La «Revue historique vaudoise» parue ce mois-ci aux Éditions Antipodes publie douze contributions analysant l’essor, l’évolution et l’impact de la franc-maçonnerie dans notre canton du XVIIIe siècle à nos jours. Ce numéro thématique de qualité est bien loin de ces publications rabâchant sans cesse le thème du complot maçonnique et autres visions fantasmées de l’histoire. L’ancien directeur des Archives cantonales vaudoises, Gilbert Coutaz, constate que la franc-maçonnerie suisse a été pendant longtemps ignorée par les universitaires et que les histoires générales de la Suisse n’intègrent que rarement la franc-maçonnerie au récit historique. En revanche, si les universitaires n’ont que peu traité le sujet, les publications rédigées par des francs-maçons abondent, même si celles-ci ne répondent pas toujours aux critères de la recherche historique. La franc-maçonnerie ne se mure cependant plus dans le secret et a compris qu’une stratégie de communication plus ouverte ne saurait lui nuire. Ainsi, un musée maçonnique a ouvert ses portes au grand public à Berne en 2018. Des membres de la franc-maçonnerie acceptent de paraître à visage découvert dans la presse ou de diffuser dans les journaux des photographies des intérieurs de leurs temples. Quant aux loges, elles sont nombreuses aujourd’hui à disposer d’un site internet où elles dévoilent leur histoire, leurs rites et leurs motivations. L’implantation de la franc-maçonnerie dans le canton de Vaud est un phénomène de longue durée qui débute dans la seconde moitié du XVIIIe siècle et est toujours vivace. Malgré la surveillance ou l’oppression dont ces loges furent victimes, elles se développèrent tout en changeant souvent leur lieu de réunion. À Neuchâtel, une loge est créée en 1743, une à Bex en 1760, une autre à Vevey en 1778. La Vraie Union est fondée à Nyon en 1787, loge encore active de nos jours. A en croire les registres indiquant l’origine des premiers membres de cette loge nyonnaise, elle n’était pas réservée à une élite sociale fortunée. Les métiers représentés y sont, en effet, très variés: menuisier, agriculteur, tanneur, apothicaire, chirurgien, négociant, instituteur, vétérinaire et même étudiant.

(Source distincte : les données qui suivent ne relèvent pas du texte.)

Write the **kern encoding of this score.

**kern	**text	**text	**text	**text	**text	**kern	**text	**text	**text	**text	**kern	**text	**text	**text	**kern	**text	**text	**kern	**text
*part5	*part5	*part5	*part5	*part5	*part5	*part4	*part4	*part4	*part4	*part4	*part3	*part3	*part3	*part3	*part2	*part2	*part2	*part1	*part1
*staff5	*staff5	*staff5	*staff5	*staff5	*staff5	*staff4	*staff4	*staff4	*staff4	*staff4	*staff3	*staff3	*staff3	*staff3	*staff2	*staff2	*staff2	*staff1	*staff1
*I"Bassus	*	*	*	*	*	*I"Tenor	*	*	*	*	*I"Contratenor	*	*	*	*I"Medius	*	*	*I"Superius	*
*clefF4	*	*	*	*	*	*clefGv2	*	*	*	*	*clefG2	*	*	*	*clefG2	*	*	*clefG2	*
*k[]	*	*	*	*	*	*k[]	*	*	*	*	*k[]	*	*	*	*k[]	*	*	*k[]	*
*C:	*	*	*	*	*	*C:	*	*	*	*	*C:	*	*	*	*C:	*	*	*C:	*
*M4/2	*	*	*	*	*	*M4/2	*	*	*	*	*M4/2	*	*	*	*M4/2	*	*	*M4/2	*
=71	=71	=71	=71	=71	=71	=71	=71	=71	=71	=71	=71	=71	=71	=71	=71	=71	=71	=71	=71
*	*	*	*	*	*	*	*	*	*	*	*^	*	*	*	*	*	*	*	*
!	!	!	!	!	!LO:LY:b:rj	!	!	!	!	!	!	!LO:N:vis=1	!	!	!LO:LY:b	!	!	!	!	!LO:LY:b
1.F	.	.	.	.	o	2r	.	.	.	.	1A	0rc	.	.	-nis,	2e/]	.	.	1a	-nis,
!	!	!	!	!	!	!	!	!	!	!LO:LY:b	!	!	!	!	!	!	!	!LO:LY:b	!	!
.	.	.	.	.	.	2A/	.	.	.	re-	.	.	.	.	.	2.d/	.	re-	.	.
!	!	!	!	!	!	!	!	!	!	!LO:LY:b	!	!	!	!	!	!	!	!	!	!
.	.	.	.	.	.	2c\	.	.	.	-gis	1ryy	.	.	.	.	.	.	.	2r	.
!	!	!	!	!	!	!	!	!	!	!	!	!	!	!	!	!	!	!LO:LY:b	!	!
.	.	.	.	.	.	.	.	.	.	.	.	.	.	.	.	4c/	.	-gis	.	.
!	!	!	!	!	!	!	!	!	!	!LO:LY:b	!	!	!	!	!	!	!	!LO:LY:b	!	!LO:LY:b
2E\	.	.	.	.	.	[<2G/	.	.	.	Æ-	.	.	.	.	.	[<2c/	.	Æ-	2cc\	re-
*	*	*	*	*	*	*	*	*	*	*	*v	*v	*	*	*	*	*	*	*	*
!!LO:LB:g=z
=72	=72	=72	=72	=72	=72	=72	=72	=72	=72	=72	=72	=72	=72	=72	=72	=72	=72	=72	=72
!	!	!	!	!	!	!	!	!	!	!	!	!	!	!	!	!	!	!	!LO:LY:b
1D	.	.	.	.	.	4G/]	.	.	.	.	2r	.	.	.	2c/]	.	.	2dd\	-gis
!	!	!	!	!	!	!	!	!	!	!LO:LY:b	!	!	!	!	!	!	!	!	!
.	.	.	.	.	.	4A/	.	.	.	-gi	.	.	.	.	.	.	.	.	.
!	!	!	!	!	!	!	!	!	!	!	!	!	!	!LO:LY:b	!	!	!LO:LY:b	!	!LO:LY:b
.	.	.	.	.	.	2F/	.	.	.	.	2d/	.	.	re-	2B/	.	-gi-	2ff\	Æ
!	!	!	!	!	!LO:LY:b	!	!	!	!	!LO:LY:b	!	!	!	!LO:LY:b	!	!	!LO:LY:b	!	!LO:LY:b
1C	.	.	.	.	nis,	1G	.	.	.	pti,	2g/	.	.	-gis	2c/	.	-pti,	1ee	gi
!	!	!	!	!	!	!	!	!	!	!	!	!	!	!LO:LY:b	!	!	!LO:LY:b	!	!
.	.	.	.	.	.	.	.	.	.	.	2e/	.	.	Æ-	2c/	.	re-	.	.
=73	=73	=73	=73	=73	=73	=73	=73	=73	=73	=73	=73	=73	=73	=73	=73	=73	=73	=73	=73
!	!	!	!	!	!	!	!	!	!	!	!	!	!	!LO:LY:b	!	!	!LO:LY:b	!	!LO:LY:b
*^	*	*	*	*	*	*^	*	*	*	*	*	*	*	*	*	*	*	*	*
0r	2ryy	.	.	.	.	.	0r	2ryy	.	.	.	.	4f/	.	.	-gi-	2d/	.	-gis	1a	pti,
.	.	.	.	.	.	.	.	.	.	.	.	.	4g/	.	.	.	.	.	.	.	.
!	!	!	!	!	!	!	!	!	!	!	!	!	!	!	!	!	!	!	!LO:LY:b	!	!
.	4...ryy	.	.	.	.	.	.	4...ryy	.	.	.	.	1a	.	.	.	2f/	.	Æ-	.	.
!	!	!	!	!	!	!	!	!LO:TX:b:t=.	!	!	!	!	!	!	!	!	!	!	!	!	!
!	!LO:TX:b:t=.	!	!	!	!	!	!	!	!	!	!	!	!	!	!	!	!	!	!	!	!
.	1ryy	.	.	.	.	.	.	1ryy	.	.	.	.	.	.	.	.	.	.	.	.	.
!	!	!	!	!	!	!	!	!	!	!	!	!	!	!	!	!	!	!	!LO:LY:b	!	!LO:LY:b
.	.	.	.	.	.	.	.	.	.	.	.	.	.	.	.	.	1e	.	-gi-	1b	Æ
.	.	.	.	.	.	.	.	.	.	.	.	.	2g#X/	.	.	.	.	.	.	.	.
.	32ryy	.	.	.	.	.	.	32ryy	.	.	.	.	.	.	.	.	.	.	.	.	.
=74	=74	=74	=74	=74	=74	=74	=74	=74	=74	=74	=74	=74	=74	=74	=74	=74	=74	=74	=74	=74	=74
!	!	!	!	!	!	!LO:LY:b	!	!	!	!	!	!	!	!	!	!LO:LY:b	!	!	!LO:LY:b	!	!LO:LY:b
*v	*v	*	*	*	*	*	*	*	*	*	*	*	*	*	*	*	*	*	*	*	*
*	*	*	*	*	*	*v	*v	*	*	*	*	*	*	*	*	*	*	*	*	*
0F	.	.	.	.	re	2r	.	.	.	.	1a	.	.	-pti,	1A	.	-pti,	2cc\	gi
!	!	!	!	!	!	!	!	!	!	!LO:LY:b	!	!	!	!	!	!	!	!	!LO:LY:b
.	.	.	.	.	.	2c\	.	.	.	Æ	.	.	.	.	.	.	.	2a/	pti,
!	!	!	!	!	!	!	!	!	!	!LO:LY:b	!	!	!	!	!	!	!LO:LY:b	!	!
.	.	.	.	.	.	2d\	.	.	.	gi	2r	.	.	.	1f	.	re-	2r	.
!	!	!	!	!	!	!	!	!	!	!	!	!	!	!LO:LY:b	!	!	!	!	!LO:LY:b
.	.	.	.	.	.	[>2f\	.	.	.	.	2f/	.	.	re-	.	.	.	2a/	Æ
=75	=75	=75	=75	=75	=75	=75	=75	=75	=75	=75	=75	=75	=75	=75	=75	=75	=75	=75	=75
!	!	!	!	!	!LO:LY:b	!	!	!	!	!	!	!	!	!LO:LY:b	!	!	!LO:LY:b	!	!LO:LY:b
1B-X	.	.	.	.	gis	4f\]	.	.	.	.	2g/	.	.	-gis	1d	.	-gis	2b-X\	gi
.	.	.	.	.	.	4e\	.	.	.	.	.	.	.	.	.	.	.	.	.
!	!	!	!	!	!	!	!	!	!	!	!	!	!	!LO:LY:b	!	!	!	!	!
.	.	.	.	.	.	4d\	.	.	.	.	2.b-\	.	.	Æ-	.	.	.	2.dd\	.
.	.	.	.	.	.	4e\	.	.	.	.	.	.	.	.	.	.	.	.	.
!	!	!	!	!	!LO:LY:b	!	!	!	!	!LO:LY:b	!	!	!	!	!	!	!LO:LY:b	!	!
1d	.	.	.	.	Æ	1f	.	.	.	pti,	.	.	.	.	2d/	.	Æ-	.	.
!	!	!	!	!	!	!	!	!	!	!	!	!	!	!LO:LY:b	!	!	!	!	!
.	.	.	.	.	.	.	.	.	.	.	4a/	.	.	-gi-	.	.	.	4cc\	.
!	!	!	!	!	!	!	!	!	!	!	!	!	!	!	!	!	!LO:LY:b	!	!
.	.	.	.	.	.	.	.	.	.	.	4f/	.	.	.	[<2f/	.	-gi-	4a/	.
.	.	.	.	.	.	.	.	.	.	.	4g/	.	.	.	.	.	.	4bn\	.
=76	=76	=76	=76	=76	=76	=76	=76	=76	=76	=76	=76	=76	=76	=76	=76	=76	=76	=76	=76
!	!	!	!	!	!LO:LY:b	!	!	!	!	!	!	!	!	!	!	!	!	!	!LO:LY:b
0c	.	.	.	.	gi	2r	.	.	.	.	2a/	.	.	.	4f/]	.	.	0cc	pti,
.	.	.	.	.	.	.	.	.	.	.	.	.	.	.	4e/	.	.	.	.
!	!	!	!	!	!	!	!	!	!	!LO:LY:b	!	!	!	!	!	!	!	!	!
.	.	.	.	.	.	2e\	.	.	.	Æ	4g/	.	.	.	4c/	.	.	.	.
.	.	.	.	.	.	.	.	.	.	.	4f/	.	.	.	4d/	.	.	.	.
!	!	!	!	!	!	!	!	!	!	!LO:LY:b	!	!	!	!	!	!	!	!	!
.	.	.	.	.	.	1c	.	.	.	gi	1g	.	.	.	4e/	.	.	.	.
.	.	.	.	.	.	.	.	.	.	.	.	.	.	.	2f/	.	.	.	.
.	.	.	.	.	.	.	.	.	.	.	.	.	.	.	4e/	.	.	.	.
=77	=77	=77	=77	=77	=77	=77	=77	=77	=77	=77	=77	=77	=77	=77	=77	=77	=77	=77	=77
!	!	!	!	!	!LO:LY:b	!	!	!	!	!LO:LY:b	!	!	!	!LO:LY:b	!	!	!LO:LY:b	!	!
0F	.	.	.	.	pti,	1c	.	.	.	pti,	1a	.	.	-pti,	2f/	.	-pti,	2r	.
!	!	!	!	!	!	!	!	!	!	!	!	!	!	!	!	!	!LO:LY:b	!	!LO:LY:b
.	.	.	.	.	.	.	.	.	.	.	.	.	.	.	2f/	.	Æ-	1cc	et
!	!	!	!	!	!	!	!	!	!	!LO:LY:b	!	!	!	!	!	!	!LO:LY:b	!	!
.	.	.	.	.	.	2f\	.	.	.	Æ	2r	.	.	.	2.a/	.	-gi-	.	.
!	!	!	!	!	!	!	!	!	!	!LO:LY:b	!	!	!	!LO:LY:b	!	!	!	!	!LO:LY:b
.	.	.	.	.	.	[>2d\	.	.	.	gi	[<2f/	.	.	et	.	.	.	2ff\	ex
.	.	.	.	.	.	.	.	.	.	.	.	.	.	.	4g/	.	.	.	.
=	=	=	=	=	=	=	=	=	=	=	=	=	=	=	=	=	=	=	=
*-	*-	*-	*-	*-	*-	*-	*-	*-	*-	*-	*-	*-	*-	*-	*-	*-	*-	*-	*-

Actuellement, Vaud demeure le canton qui détient le plus grand nombre de loges sur les 151 recensées en Suisse. S’il demeure difficile d’évaluer l’impact des francs-maçons, G. Coutaz constate qu’«il ne fait pas doute que l’implantation des loges dans les villes et les villages a pesé, souvent de manière subtile, sur la vie locale, ne serait-ce que par ses initiatives philanthropiques et pour les plus démunis». Aujourd’hui, les diverses obédiences en Suisse comptabilisent environ 4850 membres dont 56% dans la partie francophone, 33% dans la partie germanophone, 7% au Tessin et le reste comprenant les loges anglophones et hispanophones. La place des femmes y reste néanmoins toujours très marginale, puisque l’on compte 85% d’hommes pour 15% de femmes. A cet égard, le retard à combler par rapport à la France est évident. Alors que des Françaises furent initiées dès 1740, il a fallu attendre 1964 pour que soit créée la première loge féminine de Suisse à Genève. Nyon a quant à elle sa première loge féminine depuis 1992 sous le nom de «Tempérance». A tous ceux qui veulent dépasser la vision parfois caricaturale de la franc-maçonnerie, nous recommandons vivement ce numéro thématique fondé sur des analyses historiques de qualité.

Article de Nicolas Quinche dans La Côte, le 23 décembre 2022.